Does this mean pay all the back taxes as well, and do we get an "English is the national language" law? Can we stop paying for bilingual this and bilingual that?
Tonight, I want to speak directly to members of the House and the Senate: An immigration reform bill needs to be comprehensive, because all elements of this problem must be addressed together, or none of them will be solved at all. The House has passed an immigration bill. The Senate should act by the end of this month so we can work out the differences between the two bills, and Congress can pass a comprehensive bill for me to sign into law.
Great, he wants it in a hurry. Even when Congress takes their time they tend to screw it up, and he wants it in 2 1/2 weeks. This will be a freakin' disaster--I predict it.
You know, Bush is a likeable fellow. That's one of the big reasons I think he's been elected to the Presidency twice. But you know, sometime even a likeable fellow is full of it. This is one of those times.

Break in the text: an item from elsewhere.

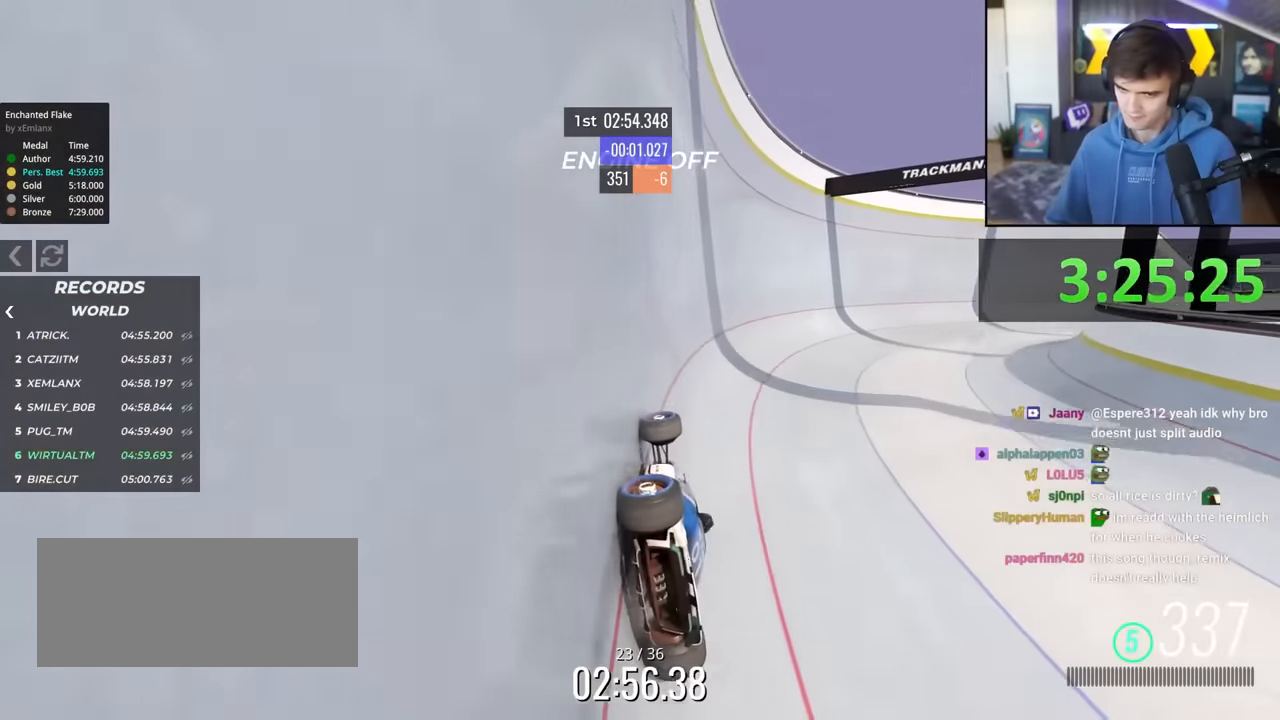
{"keys": ["up"], "events": []}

Wisconsin Rep. James Sensenbrenner, the chairman of the House Judiciary Committee, is proposing that ISPs be required to record information about Americans' online activities so that police can more easily "conduct criminal investigations."
This is supposedly "for the children" to save them from the child pornographers. Child porn exists, but we seem to be combating it pretty effectively with the laws on the books. Do we really need more?

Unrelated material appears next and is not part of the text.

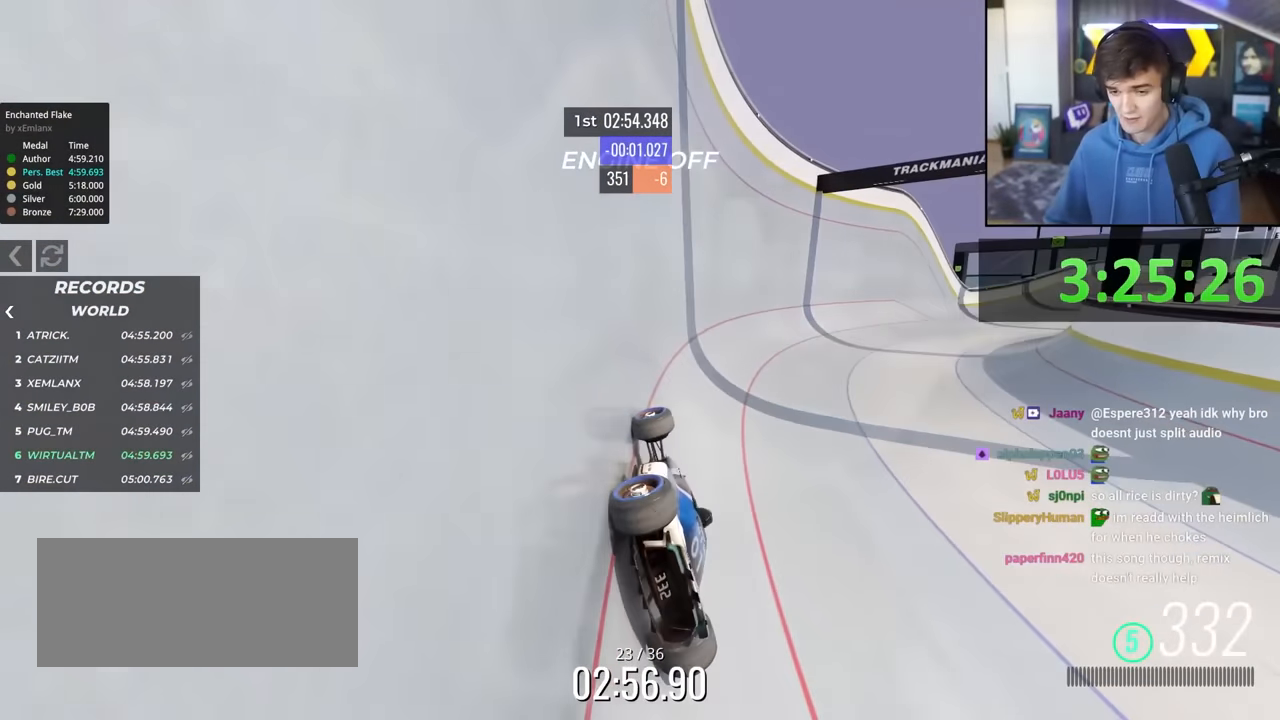
{"keys": ["up"], "events": []}
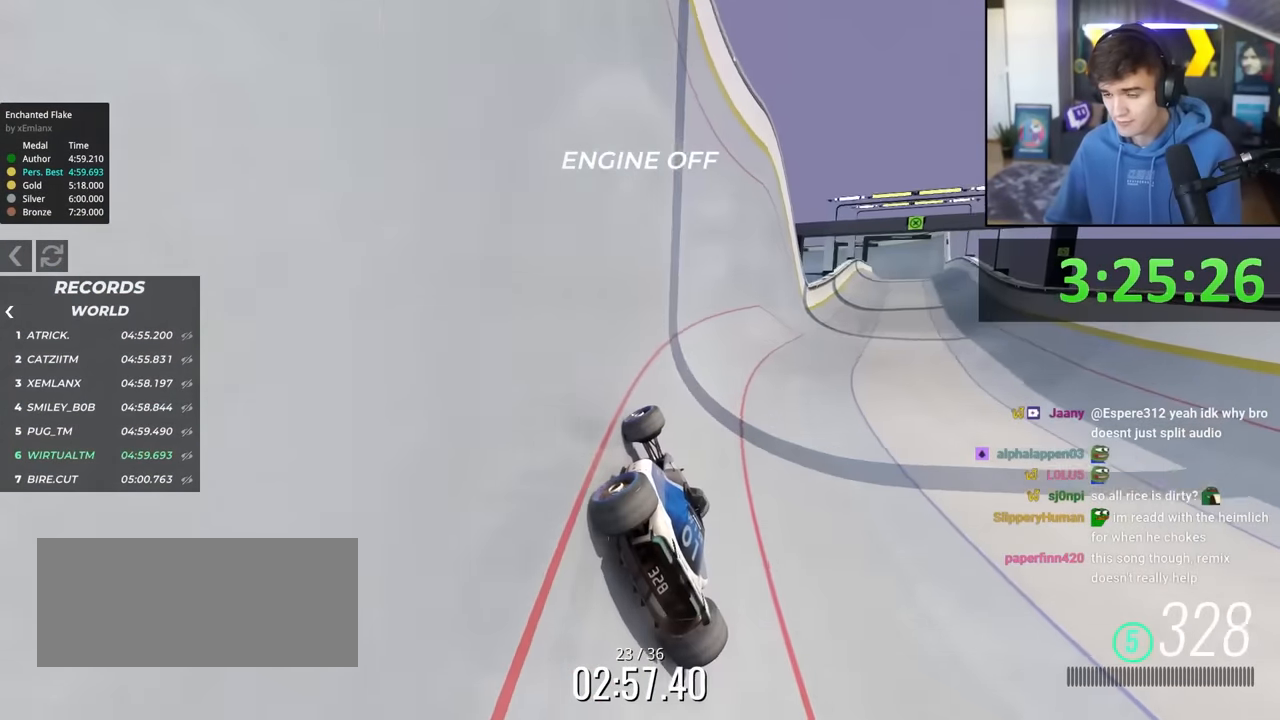
{"keys": ["up"], "events": []}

This proposal comes shortly after calls from Alberto "Gun Control" Gonzales has warned that there are predators online and called for yet more laws to make something that is already against the law even more against the law. (God, I feel like the AFLAC duck in the commercial with Yogi Berra.)

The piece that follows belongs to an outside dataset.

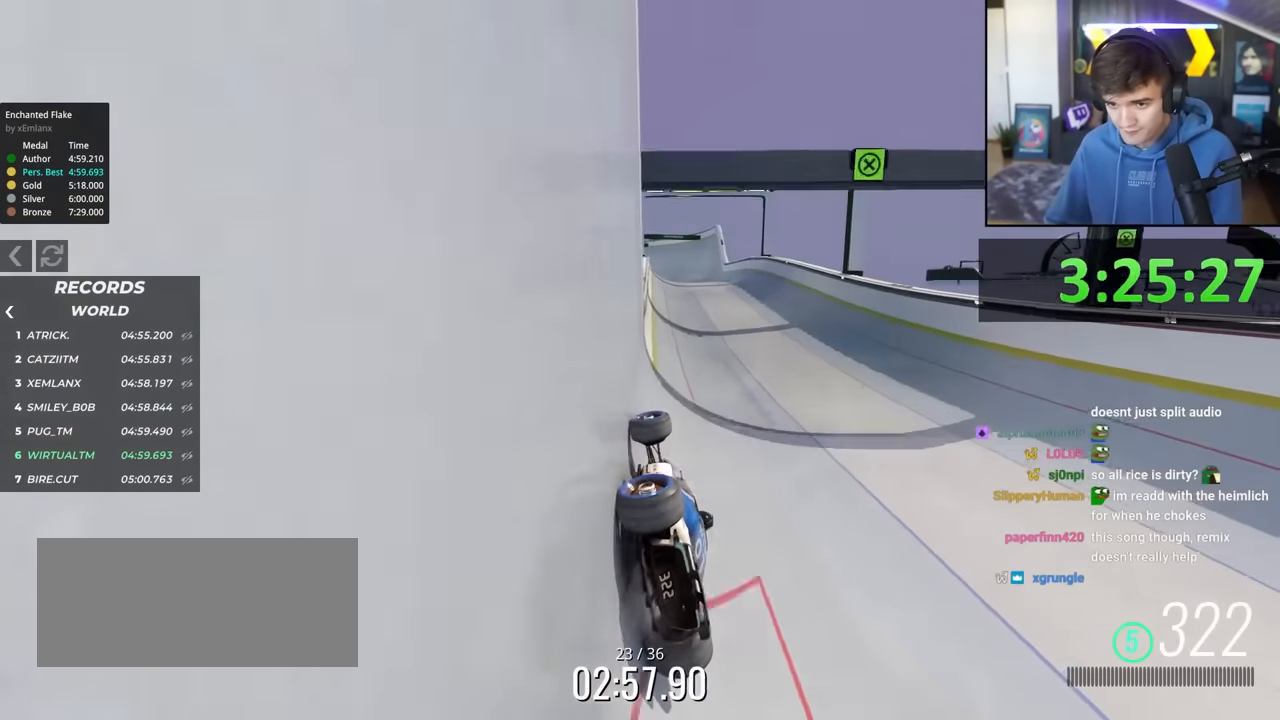
{"keys": ["right", "up"], "events": [[383, "right", "down"]]}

It also comes after the EU, whom our government seems to be more and more interested in taking their cues from, has approved a similar feature for European law.
Given the requirements of the Patriot Acts, the NSA's call record escapades and all the other smaller insults to our freedom, it seems like our benevolent Federal government has decided that having all the parts in place for data mining (known to us untrusting souls as "fishing expeditions") is a Good Thing. For them, anyway.
Am I the only Republican who is becoming utterly disillusioned with the party as it moves further and further away from true Conservatism and toward some sort of bizzaro police state? How many of us will decide to do something useful on Elections Day, like going to the range, shopping for storage supplies or scouting out new bugout locations, rather than participating in the election of more politicians who will sell out our freedom at their first chance?
Will the Republicans get the message if they loose out to the Democrats (who are equally as likely to attack our freedoms, I'd like to note)? Or will they spend another 50 years wondering around in the wilderness, praying for an explanation for why they are coming to be known about the blogosphere as "the Stupid Party"?
Some folks, such as Kim du Toit, are saying that we have to vote for the Republicans because the Democrats are even worse. With all due respects, I have to call BS on that idea. Voting for the lesser of two evils means you're still voting for evil. What difference does it make why the police come for you--guns or opinions or web sites surfed? The fact is that you're under arrest and in a cell.
Something has got to give, and it most assuredly will. The question is will it be our freedom or our nation?